Starting today, you can generate short videos from text prompts in Tripplet. The feature is available to all Pro and Max users. Here's what it can do, what it can't do yet, and where we're taking it.
What's available today
Video generation supports durations from 2 to 10 seconds, aspect ratios of 16:9, 9:16, and 1:1, and motion styles including smooth, dynamic, and cinematic. You write a text prompt describing the scene and motion — "a mountain lake at sunset, slow zoom in, cinematic" — and receive an MP4 in approximately 15-30 seconds.
Like image generation, we run prompt enhancement through Suzhou 3.1 before passing to the generation model. This significantly improves output quality for vague or short prompts.
Current limitations
Video generation is compute-intensive, and at launch we're limiting each Pro user to 20 videos per day and Max users to unlimited. We expect to relax these limits as we scale infrastructure.
The current model handles simple scenes well but struggles with complex multi-object interactions, text within video, and accurate human faces. We're not hiding these limitations — the output you get reflects the state of the art.

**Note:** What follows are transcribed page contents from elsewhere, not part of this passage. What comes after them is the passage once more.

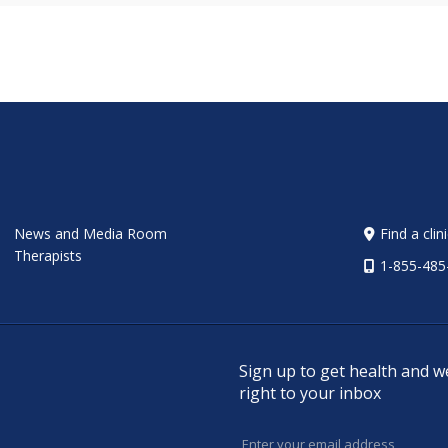
News and Media Room
Find a clin
Therapists
1-855-485
Sign up to get health and w
right to your inbox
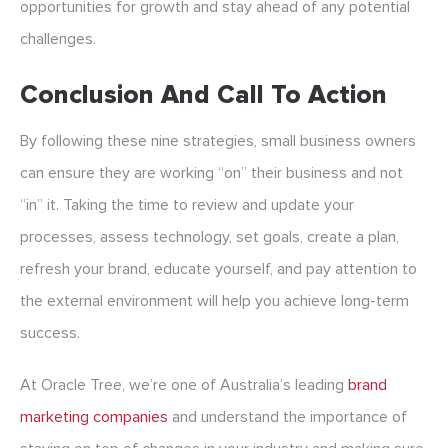
opportunities for growth and stay ahead of any potential
challenges.
Conclusion And Call To Action
By following these nine strategies, small business owners
can ensure they are working “on” their business and not
“in” it. Taking the time to review and update your
processes, assess technology, set goals, create a plan,
refresh your brand, educate yourself, and pay attention to
the external environment will help you achieve long-term
success.
At Oracle Tree, we’re one of Australia’s leading
brand
marketing companies
and
understand the importance of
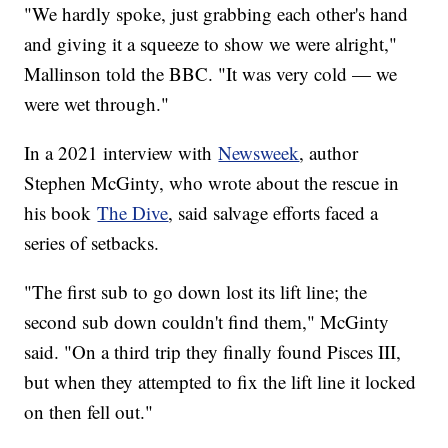
"We hardly spoke, just grabbing each other's hand
and giving it a squeeze to show we were alright,"
Mallinson told the BBC. "It was very cold — we
were wet through."
In a 2021 interview with
Newsweek
, author
Stephen McGinty, who wrote about the rescue in
his book
The Dive
, said salvage efforts faced a
series of setbacks.
"The first sub to go down lost its lift line; the
second sub down couldn't find them," McGinty
said. "On a third trip they finally found Pisces III,
but when they attempted to fix the lift line it locked
on then fell out."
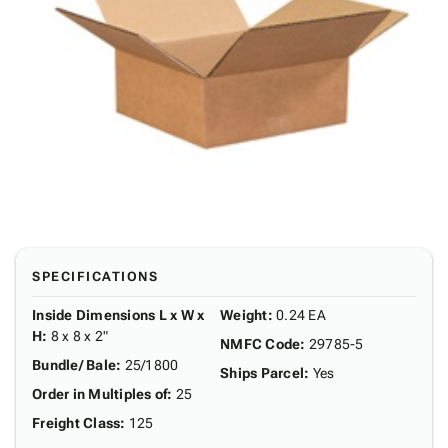
SPECIFICATIONS
Inside Dimensions L x W x
Weight
:
0.24 EA
H
:
8 x 8 x 2"
NMFC Code
:
29785-5
Bundle/ Bale
:
25/1800
Ships Parcel
:
Yes
Order in Multiples of
:
25
Freight Class
:
125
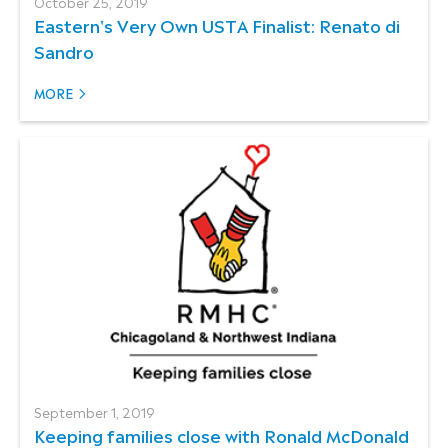
October 25, 2019
Eastern's Very Own USTA Finalist: Renato di
Sandro
MORE
September 1, 2019
Keeping families close with Ronald McDonald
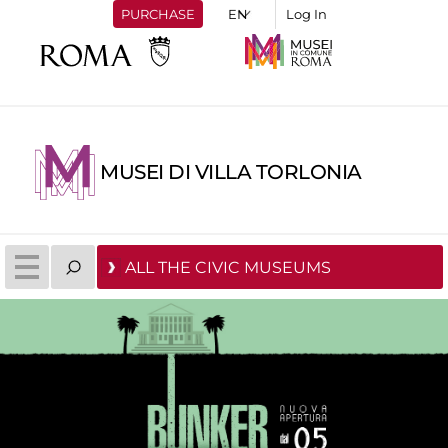
PURCHASE
Log In
MUSEI DI VILLA TORLONIA
ALL THE CIVIC MUSEUMS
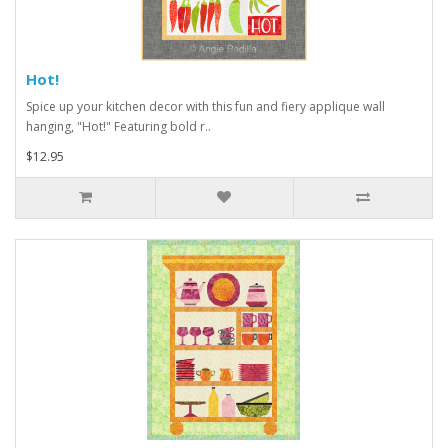
Hot!
Spice up your kitchen decor with this fun and fiery applique wall
hanging, "Hot!" Featuring bold r..
$12.95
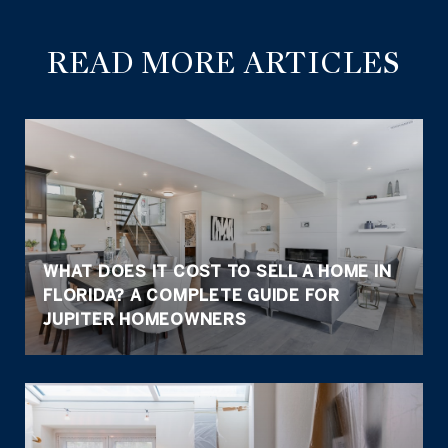
READ MORE ARTICLES
WHAT DOES IT COST TO SELL A HOME IN
FLORIDA? A COMPLETE GUIDE FOR
JUPITER HOMEOWNERS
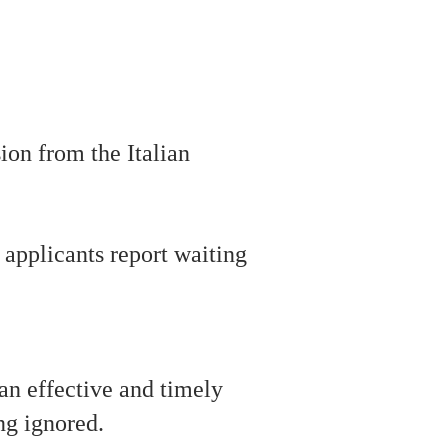
ion from the Italian
applicants report waiting
 an effective and timely
ng ignored.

We'll improve it.
What's next
In the next 60 days, we're working on: longer durations (up to 30 seconds), video-to-video editing (upload a clip and describe a transformation), and image-to-video (animate a still image). We're also working on quality improvements to the base model.
Video generation is a space that's moving faster than any other modality right now. We're committed to staying at the frontier.